EncoderMap: Dimensionality Reduction and Generation of Molecule Conformations.

Molecular simulation is one example where large amounts of high-dimensional (high-d) data are generated. To extract useful information, e.g., about relevant states and important conformational transitions, a form of dimensionality reduction is required. Dimensionality reduction algorithms differ in their ability to efficiently project large amounts of data to an informative low-dimensional (low-d) representation and the way the low and high-d representations are linked.
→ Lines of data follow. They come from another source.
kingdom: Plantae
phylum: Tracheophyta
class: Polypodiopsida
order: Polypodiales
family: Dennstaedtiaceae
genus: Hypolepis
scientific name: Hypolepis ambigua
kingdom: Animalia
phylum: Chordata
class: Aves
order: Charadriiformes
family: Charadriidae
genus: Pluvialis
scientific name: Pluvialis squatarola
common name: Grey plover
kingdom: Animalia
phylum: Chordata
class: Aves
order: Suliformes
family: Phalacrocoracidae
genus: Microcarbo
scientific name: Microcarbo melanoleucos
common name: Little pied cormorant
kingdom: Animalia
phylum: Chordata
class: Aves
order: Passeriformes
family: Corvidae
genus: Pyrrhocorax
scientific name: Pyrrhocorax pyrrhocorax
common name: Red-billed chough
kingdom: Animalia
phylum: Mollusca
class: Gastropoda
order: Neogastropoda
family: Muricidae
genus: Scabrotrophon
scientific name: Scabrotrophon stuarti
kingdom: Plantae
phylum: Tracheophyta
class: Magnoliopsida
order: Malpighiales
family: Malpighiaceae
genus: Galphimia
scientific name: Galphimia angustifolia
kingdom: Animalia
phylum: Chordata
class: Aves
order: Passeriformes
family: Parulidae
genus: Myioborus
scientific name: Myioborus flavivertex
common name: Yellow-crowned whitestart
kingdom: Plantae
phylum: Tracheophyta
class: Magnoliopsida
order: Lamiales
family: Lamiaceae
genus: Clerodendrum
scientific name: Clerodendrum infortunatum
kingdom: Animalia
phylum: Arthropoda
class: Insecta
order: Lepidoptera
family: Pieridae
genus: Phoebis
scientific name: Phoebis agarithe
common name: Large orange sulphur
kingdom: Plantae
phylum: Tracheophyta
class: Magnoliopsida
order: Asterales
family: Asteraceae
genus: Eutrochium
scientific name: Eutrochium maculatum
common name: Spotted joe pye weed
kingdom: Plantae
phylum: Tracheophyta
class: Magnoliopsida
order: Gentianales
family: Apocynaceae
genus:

We propose a dimensionality reduction algorithm called EncoderMap that is based on a neural network autoencoder in combination with a nonlinear distance metric. A key advantage of this method is that it establishes a functional link from the high-d to the low-d representation and vice versa. This allows us not only to efficiently project data points to the low-d representation but also to generate high-d representatives for any point in the low-d map. The potential of the algorithm is demonstrated for molecular simulation data of a small, highly flexible peptide as well as for folding simulations of the 20-residue Trp-cage protein. We demonstrate that the algorithm is able to efficiently project the ensemble of high-d structures to a low-d map where major states can be identified and important conformational transitions are revealed. We also show that molecular conformations can be generated for any point or any connecting line between points on the low-d map. This ability of inverse mapping from the low-d to the high-d representation is particularly relevant for the use in algorithms that enhance the exploration of conformational space or the sampling of transitions between conformational states.